Per chi ha già concluso il percorso universitario, il quadro rimane impegnativo. Le stime più recenti indicano che il burnout interessa circa il 35% dei medici specializzandi italiani, con valori che raggiungono il 40% nelle aree chirurgiche e dell'emergenza-urgenza.

Ulteriori elementi arrivano da una ricerca del Campus Bio-Medico di Roma, secondo cui la forma di perfezionismo maggiormente associata a esiti psicologici negativi non è quella autoimposta, ma quella "socialmente prescritta", cioè la percezione che siano le figure di riferimento, come familiari, docenti o il sistema universitario, a imporre standard percepiti come irraggiungibili. Secondo gli autori, questo dato sposta almeno in parte l'attenzione dal singolo studente al contesto educativo in cui si svolge la formazione.

La review sottolinea che nessuna ricerca attribuisce il fenomeno a un singolo fattore. Il perfezionismo disadattivo sembra piuttosto derivare dall'interazione di diversi elementi, tra cui l'elevata selettività dei percorsi di accesso, la pressione sulle prestazioni, l'incertezza sul futuro professionale, una più ampia cultura della performance e una ridotta tolleranza dell'ambiguità nei percorsi formativi.

Per chi si occupa della formazione medica, gli autori indicano alcune possibili strategie. Tra queste figurano distinguere l'errore personale dalla variabilità clinica e dal fallimento terapeutico, favorire una maggiore conoscenza dei servizi di supporto psicologico, monitorare le forme di perfezionismo "socialmente prescritto" e definire obiettivi di apprendimento graduali e realistici, soprattutto nelle prime fasi della formazione.

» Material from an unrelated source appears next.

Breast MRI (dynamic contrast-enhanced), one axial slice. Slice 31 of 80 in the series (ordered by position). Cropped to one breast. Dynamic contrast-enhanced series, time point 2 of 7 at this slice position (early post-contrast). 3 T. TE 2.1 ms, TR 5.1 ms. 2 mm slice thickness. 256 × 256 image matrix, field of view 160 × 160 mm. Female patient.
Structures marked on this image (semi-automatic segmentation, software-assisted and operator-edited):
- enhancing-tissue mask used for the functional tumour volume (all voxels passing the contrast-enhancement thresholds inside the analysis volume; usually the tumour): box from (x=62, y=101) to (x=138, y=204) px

Le evidenze disponibili non indicano che la formazione medica stia producendo professionisti meno preparati. La preoccupazione evidenziata dalla letteratura riguarda piuttosto il modo in cui i futuri medici si rapportano all'incertezza e al proprio limite, aspetti che rappresentano una componente inevitabile dell'apprendimento e della pratica clinica.